§ **Problem statement**
Leave out every line before the one containing "EC_DN, Apr '04: 170000000 -> 184000000", and repeat the rest of the material below exactly, that line included.
-*-
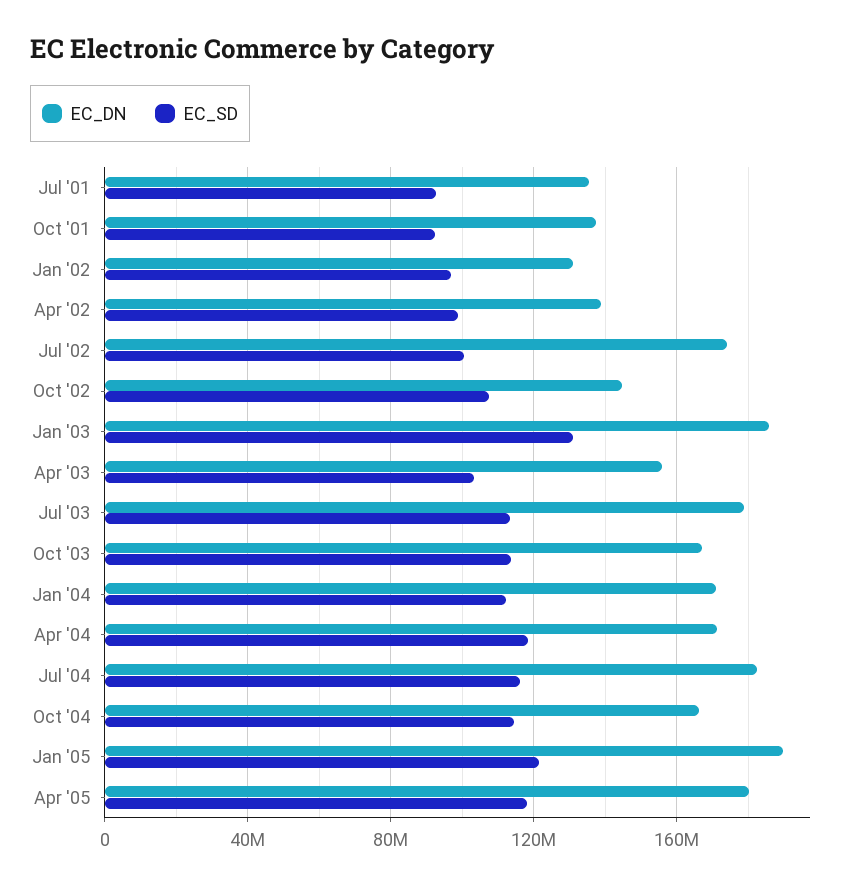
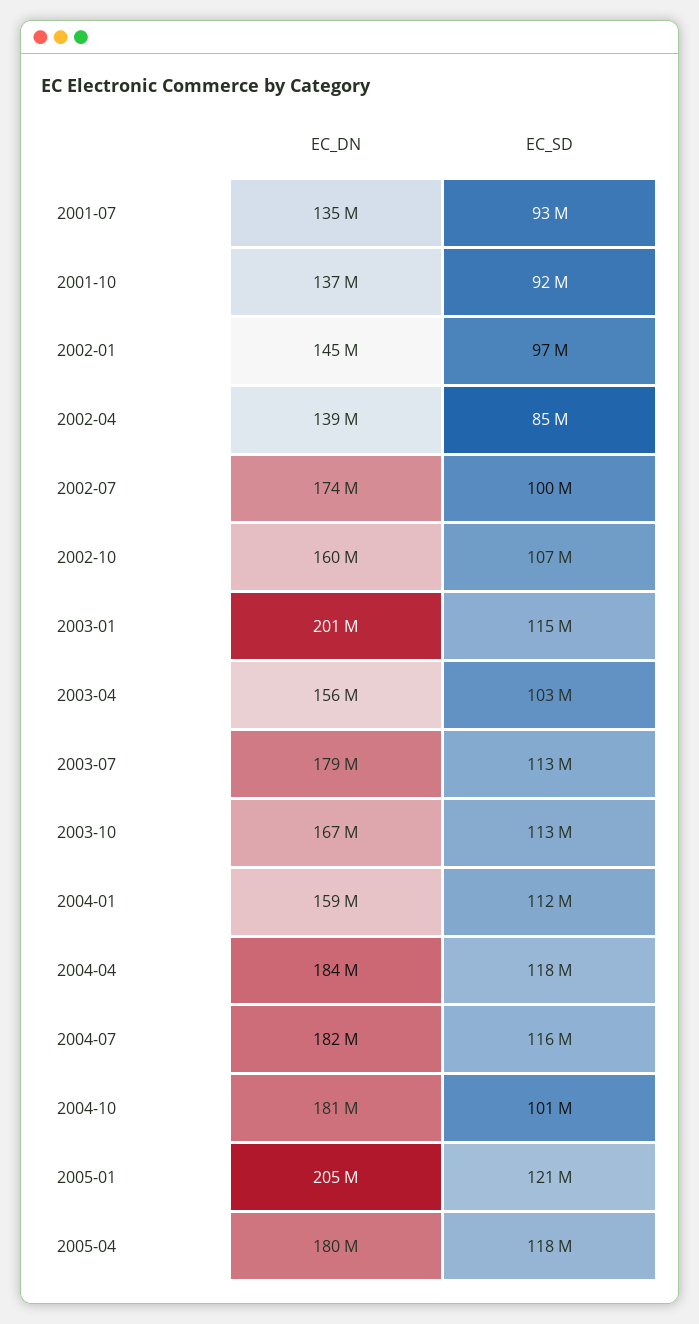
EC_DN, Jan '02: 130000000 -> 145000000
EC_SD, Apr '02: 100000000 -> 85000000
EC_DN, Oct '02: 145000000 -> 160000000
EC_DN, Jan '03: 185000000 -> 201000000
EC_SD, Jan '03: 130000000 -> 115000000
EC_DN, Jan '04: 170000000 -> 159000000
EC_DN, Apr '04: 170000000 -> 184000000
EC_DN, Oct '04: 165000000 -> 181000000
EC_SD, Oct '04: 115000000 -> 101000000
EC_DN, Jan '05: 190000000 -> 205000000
-*-
§ **Expected answer**
EC_DN, Apr '04: 170000000 -> 184000000
EC_DN, Oct '04: 165000000 -> 181000000
EC_SD, Oct '04: 115000000 -> 101000000
EC_DN, Jan '05: 190000000 -> 205000000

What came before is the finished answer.